◆ Extracted entries ◆
○ ○ ○ ○

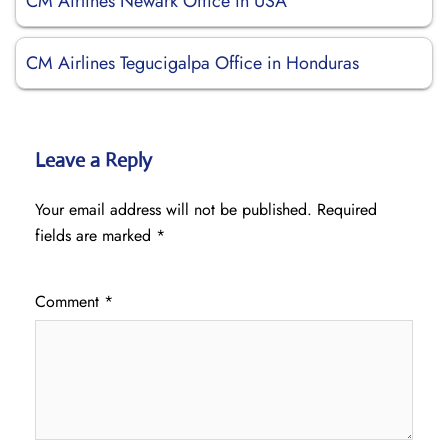
CM Airlines Newark Office in USA
CM Airlines Tegucigalpa Office in Honduras
Leave a Reply
Your email address will not be published.
Required
fields are marked
*
Comment
*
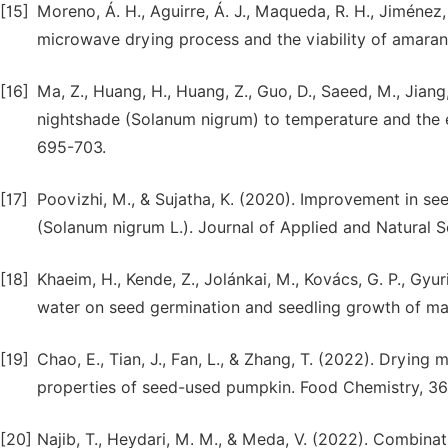
[15]
Moreno, Á. H., Aguirre, Á. J., Maqueda, R. H., Jiménez,
microwave drying process and the viability of amaran
[16]
Ma, Z., Huang, H., Huang, Z., Guo, D., Saeed, M., Jiang
nightshade (Solanum nigrum) to temperature and the e
695-703.
[17]
Poovizhi, M., & Sujatha, K. (2020). Improvement in se
(Solanum nigrum L.). Journal of Applied and Natural Sc
[18]
Khaeim, H., Kende, Z., Jolánkai, M., Kovács, G. P., Gy
water on seed germination and seedling growth of mai
[19]
Chao, E., Tian, J., Fan, L., & Zhang, T. (2022). Dryin
properties of seed-used pumpkin. Food Chemistry, 36
[20]
Najib, T., Heydari, M. M., & Meda, V. (2022). Combina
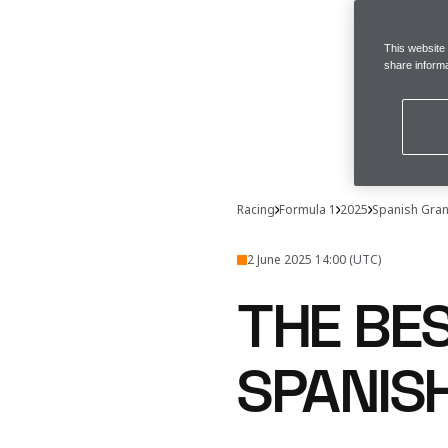
This website
share informa
Racing
Formula 1
2025
Spanish Gran
2 June 2025 14:00 (UTC)
THE BE
SPANIS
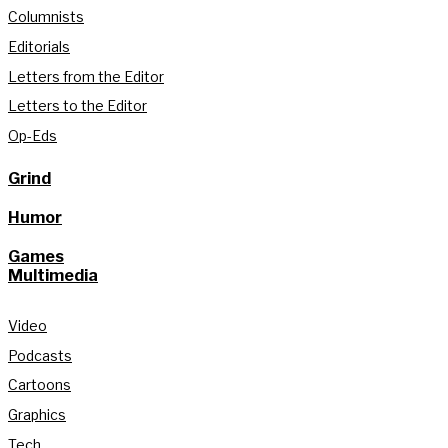
Columnists
Editorials
Letters from the Editor
Letters to the Editor
Op-Eds
Grind
Humor
Games
Multimedia
Video
Podcasts
Cartoons
Graphics
Tech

○ ○ ○ ○

◆ Activity ◆
Would you transcribe the whole listing above exactly? The pictures should not be included.

◆ Answer space ◆
CM Airlines Newark Office in USA
CM Airlines Tegucigalpa Office in Honduras
Leave a Reply
Your email address will not be published.
Required
fields are marked
*
Comment
*
[15]
Moreno, Á. H., Aguirre, Á. J., Maqueda, R. H., Jiménez,
microwave drying process and the viability of amaran
[16]
Ma, Z., Huang, H., Huang, Z., Guo, D., Saeed, M., Jiang
nightshade (Solanum nigrum) to temperature and the e
695-703.
[17]
Poovizhi, M., & Sujatha, K. (2020). Improvement in se
(Solanum nigrum L.). Journal of Applied and Natural Sc
[18]
Khaeim, H., Kende, Z., Jolánkai, M., Kovács, G. P., Gy
water on seed germination and seedling growth of mai
[19]
Chao, E., Tian, J., Fan, L., & Zhang, T. (2022). Dryin
properties of seed-used pumpkin. Food Chemistry, 36
[20]
Najib, T., Heydari, M. M., & Meda, V. (2022). Combina
This website
share informa
Racing
Formula 1
2025
Spanish Gran
2 June 2025 14:00 (UTC)
THE BE
SPANIS
Columnists
Editorials
Letters from the Editor
Letters to the Editor
Op-Eds
Grind
Humor
Games
Multimedia
Video
Podcasts
Cartoons
Graphics
Tech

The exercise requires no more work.